You jinxed it, my second MG09 has bad sectors too, time to swapt it out and do the next RMA and get 5 Years warranty again.

All my MG10s hae 0104 as well, and when I got two through RMA, they had 0105 and 0107

I’ve not found any user-reachable tool that I could get to work.

HDDguru has some files: HDD Firmware Downloads. PC-3000 Support Downloads. Data recovery and HDD repair tools

And Dell of all have some as well: https://www.dell.com/support/home/da-dk/drivers/driversdetails?driverid=kk671&msockid=397e729ffc5d625236bb6411fde7635b

As far as I know replacement drives only have remaining warranty from old drive. So you can get more than one replacement but not forever.

Doesn’t you basically get a new one with a new S/N? My replacement was manufactured 2025 so pretty new.

New S/N yes but warranty is a database so they can just transfer remaining days. Although all my replacements looking like new I don’t think this is the case, refurbished is more likely.

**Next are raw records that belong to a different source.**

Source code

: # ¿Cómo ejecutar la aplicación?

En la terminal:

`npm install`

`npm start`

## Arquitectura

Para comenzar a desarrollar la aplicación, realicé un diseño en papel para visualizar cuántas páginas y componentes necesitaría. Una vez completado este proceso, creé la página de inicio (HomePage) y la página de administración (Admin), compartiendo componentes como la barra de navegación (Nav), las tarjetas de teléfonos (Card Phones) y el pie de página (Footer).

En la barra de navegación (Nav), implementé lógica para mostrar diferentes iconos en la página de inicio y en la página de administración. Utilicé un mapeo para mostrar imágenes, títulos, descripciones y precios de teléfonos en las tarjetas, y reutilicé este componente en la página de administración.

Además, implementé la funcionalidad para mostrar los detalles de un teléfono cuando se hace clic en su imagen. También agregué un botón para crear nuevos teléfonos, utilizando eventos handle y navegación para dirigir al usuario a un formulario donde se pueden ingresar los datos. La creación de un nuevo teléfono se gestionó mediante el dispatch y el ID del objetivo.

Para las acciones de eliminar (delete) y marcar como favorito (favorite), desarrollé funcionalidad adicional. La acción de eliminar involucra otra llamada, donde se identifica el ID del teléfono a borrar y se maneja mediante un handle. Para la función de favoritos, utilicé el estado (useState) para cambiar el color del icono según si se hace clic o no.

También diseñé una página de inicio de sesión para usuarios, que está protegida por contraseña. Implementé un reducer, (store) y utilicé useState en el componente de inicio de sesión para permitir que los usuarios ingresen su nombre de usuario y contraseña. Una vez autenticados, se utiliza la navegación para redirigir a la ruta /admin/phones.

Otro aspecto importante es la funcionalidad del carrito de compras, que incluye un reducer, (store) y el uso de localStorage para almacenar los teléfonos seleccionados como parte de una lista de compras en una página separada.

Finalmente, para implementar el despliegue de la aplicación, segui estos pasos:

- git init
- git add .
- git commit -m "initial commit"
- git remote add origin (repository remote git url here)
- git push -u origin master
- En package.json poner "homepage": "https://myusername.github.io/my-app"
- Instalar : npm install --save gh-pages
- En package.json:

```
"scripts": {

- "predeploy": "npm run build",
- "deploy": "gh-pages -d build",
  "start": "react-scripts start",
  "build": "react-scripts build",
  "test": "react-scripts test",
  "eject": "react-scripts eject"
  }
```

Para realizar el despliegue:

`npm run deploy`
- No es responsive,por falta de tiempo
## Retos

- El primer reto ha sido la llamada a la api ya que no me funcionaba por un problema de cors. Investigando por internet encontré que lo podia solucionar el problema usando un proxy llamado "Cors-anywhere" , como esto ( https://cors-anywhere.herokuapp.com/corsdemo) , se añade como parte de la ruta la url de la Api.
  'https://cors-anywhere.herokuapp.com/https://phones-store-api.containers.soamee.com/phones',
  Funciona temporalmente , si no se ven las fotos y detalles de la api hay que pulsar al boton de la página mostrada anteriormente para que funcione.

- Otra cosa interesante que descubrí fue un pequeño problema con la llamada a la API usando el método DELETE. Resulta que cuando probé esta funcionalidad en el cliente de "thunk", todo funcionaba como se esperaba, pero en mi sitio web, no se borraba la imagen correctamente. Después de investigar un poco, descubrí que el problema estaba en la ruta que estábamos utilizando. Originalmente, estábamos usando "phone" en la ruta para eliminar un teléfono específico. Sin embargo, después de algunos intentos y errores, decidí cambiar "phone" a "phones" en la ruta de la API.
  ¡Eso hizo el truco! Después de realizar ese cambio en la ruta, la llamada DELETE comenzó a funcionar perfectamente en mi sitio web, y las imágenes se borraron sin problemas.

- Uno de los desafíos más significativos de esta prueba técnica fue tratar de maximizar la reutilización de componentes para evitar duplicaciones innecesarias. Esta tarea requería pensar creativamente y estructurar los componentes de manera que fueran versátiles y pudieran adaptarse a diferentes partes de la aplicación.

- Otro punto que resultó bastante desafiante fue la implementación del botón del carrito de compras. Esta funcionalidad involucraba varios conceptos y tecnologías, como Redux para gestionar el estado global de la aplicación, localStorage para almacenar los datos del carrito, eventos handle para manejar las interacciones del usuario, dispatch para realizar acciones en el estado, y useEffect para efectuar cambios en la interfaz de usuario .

Where are you based? In Europe, the entire warrenty is reset, once RMA finished. This is law for all products

I’ve heard of minimum-term seller warranties in Europe… but not that RMAs keep resetting it. Perhaps that’s just in certain countries (like Germany maybe)?

I haven’t heard of it in North America: replacement products just get however many days were left from the initial warranty.